In my church here in Italy I serve by leading worship in my small group and encouraging people on their walks with God. They encourage me too. The praise and worship jam sessions at my apartment have been some of the most fulfilling times of my life artistically, relationally, spiritually, and emotionally. I’ve also gone to Poland to lead worship during a week-long retreat with other members of my church, and I sang in Italian! Talk about amazing opportunities and experiences. I love intercultural worship, and hearing other countries in Europe worship in their languages was wonderful.

 In April I plan to be able to speak at a conference in Moldova for ESL teachers who are also missionaries. By sharing experiences from my journey I hope to encourage them on theirs. So, what do I do in Italy? To quote the great Jill Scott, "I'm living my life like it's golden."

Sunday, February 2, 2014

Post 33

This poem came out of a recent quiet time.

Untitled
I know You and am known by You
I will sing Your praises in the morning
I will sing Your praises in the afternoon
I will sing Your praises in the evening
I will sing Your praises by night

I love You and am loved by You
Though the waves get higher
I will not be overtaken
Though the darkness tries to frighten
It cannot overcome Your light

You are ever faithful, oh Mighty God
You sing a song over me
You sustain me through all
Here in Your presence I am glad
I am where I belong

Saturday, February 1, 2014

Post 32

February begins!
----

So, this overnight prayer service, I can definitely say, was the first time I've led worship for the church I currently attend in Italy, outside of a small group context. I'd been leading worship at small group meetings somewhat regularly before I went back to the U.S. for Christmas.

Not long after attending this church I wanted to join the worship team, but one thins after another prevented me from being involved in the way I had hoped. After this last night though I feel, I am sure rather, that everything happened as it did for a reason. I think a large part of my motivation was self aggrandizing. I cared more about people recognizing me and my talent than the God who gifted me in the first place.

Over time I've been laying these feelings down as the Holy Spirit reveals to me.
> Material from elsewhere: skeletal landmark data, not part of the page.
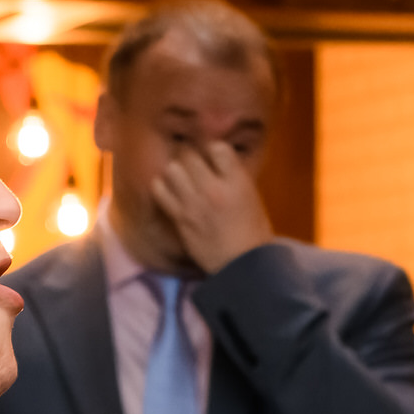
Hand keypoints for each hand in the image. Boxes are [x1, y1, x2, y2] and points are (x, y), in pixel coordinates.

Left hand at [151, 138, 271, 274]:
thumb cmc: (254, 233)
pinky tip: (170, 191)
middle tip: (193, 165)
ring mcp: (193, 202)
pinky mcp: (179, 217)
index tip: (213, 156)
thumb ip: (234, 178)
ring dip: (176, 171)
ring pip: (172, 169)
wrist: (242, 266)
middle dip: (191, 157)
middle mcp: (214, 188)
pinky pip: (160, 190)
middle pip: (190, 156)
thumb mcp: (252, 198)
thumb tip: (217, 164)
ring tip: (181, 178)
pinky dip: (162, 187)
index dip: (213, 150)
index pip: (217, 148)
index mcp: (237, 182)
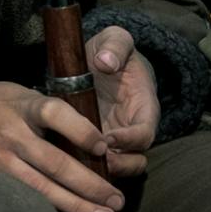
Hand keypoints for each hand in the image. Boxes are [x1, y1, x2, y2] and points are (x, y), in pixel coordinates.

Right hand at [0, 77, 124, 211]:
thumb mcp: (11, 91)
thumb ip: (42, 109)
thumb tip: (85, 132)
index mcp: (20, 104)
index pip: (57, 114)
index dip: (83, 131)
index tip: (105, 148)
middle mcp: (10, 133)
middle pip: (57, 163)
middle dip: (92, 185)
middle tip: (117, 201)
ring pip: (42, 190)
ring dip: (77, 208)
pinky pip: (21, 203)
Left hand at [87, 26, 158, 176]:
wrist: (98, 59)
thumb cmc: (111, 51)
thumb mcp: (115, 39)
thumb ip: (115, 45)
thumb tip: (106, 61)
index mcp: (144, 108)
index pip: (145, 133)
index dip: (129, 140)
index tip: (107, 137)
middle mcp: (132, 129)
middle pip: (134, 161)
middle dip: (117, 166)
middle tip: (93, 162)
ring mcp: (115, 140)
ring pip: (116, 169)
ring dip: (100, 172)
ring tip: (78, 169)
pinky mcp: (96, 145)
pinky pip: (94, 164)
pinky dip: (83, 168)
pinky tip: (65, 167)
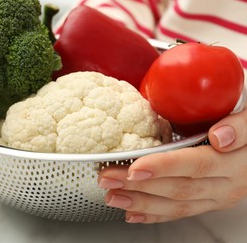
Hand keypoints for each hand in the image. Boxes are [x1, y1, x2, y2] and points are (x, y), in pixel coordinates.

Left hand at [98, 108, 246, 223]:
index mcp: (235, 162)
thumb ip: (241, 126)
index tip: (135, 167)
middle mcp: (226, 185)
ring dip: (140, 202)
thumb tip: (220, 137)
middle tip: (108, 177)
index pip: (194, 165)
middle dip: (138, 186)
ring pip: (175, 205)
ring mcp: (216, 197)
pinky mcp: (207, 202)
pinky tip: (132, 212)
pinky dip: (153, 215)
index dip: (163, 167)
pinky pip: (179, 213)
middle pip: (177, 188)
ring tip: (112, 196)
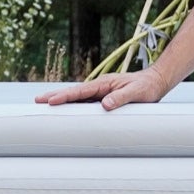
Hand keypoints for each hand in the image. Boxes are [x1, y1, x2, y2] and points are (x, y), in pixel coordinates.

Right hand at [35, 67, 171, 111]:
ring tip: (45, 105)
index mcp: (104, 84)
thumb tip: (105, 105)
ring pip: (77, 98)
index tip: (51, 101)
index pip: (80, 91)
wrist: (156, 82)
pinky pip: (85, 103)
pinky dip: (73, 106)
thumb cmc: (147, 87)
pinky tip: (65, 111)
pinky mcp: (104, 99)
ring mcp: (100, 93)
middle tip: (37, 101)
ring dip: (61, 101)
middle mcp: (99, 87)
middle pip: (73, 93)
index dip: (65, 96)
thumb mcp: (137, 92)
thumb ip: (121, 98)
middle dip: (55, 96)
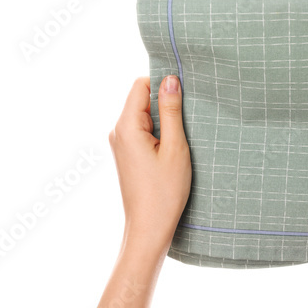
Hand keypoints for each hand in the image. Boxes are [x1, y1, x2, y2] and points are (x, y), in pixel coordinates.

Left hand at [96, 77, 190, 307]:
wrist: (149, 229)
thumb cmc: (164, 191)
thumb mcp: (175, 146)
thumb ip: (172, 110)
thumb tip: (171, 79)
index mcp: (126, 127)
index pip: (141, 85)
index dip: (163, 83)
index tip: (185, 92)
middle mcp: (118, 132)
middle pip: (143, 99)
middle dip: (166, 103)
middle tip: (189, 118)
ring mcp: (122, 144)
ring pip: (146, 116)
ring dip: (165, 121)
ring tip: (182, 138)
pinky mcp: (128, 155)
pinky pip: (145, 131)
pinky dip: (161, 133)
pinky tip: (175, 149)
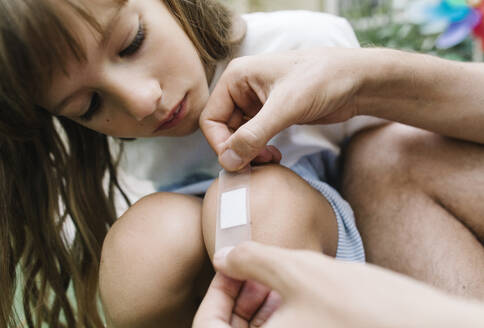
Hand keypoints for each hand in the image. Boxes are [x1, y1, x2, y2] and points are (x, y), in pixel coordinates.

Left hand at [194, 242, 483, 327]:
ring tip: (274, 276)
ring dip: (258, 306)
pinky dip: (279, 315)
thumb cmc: (360, 305)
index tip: (228, 269)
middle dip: (237, 298)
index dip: (214, 297)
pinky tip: (292, 290)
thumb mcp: (298, 271)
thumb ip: (251, 260)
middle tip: (251, 269)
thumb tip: (223, 255)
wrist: (423, 327)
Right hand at [200, 48, 364, 170]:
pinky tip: (274, 156)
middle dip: (238, 150)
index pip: (211, 119)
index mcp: (236, 78)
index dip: (221, 144)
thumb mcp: (285, 107)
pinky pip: (254, 138)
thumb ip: (253, 135)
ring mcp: (256, 103)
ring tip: (270, 159)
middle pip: (223, 130)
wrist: (356, 80)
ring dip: (250, 152)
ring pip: (239, 136)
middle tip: (260, 163)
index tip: (240, 161)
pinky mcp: (271, 114)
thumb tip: (228, 161)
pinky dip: (260, 150)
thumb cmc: (322, 80)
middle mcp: (242, 89)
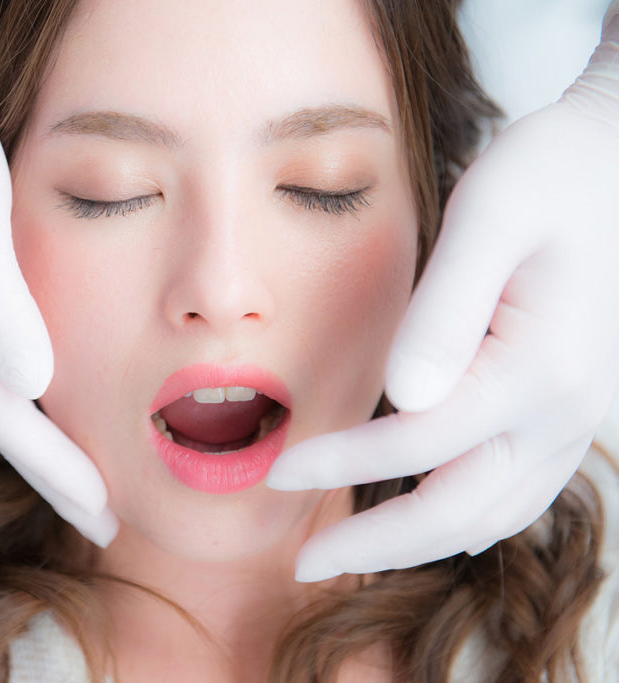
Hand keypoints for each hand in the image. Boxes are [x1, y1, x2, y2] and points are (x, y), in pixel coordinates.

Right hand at [0, 0, 116, 545]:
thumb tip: (35, 389)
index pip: (7, 418)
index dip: (56, 469)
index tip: (104, 513)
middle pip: (3, 420)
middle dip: (54, 475)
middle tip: (106, 524)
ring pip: (3, 396)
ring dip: (47, 442)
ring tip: (90, 482)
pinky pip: (2, 360)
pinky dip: (37, 396)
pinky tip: (58, 405)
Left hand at [268, 17, 618, 581]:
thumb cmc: (554, 172)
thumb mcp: (492, 215)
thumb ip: (445, 309)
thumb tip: (402, 396)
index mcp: (535, 367)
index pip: (416, 443)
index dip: (341, 465)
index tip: (278, 472)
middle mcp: (564, 410)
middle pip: (458, 509)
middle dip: (377, 543)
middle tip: (306, 564)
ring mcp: (577, 417)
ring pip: (495, 514)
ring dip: (421, 543)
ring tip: (358, 553)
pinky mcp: (576, 409)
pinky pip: (524, 493)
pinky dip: (471, 520)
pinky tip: (437, 524)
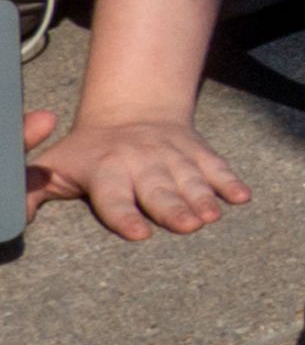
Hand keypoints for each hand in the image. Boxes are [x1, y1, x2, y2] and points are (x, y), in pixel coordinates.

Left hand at [24, 98, 242, 241]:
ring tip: (213, 217)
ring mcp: (173, 154)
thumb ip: (29, 191)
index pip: (114, 196)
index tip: (139, 233)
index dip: (126, 215)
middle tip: (191, 226)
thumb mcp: (53, 168)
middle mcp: (141, 161)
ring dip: (203, 197)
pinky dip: (230, 180)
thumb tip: (12, 221)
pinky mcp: (197, 151)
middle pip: (158, 189)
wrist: (133, 111)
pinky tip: (242, 197)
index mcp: (106, 168)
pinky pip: (216, 165)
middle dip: (174, 207)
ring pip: (189, 178)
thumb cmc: (86, 152)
I stopped pursuing the worship team, the very platform from which I had hoped to launch myself. I was happy with small group worship and I am sure that was the better place for me.

I questioned why I volunteered for prayer service until I decided to stop always doubting and second guessing myself. If God trusted me with these gifts why shouldn't I trust that He was leading me to use them in a holy manner? Why shouldn't I trust that He had brought me to where I needed to be? I knew my motivations would be revealed to me.

I think the enemy tries to keep us in a place of fear, especially regarding past mistakes. If we trust in the healing and transformational power of the Holy Spirit then we cannot have fear. I would have missed a wonderful time of worship and sharing the word had I allowed fear to get the better of me.

It was almost like Kalisz again: a beautiful body of believers worshipping in different languages, all unified by our love for Christ. Beautiful.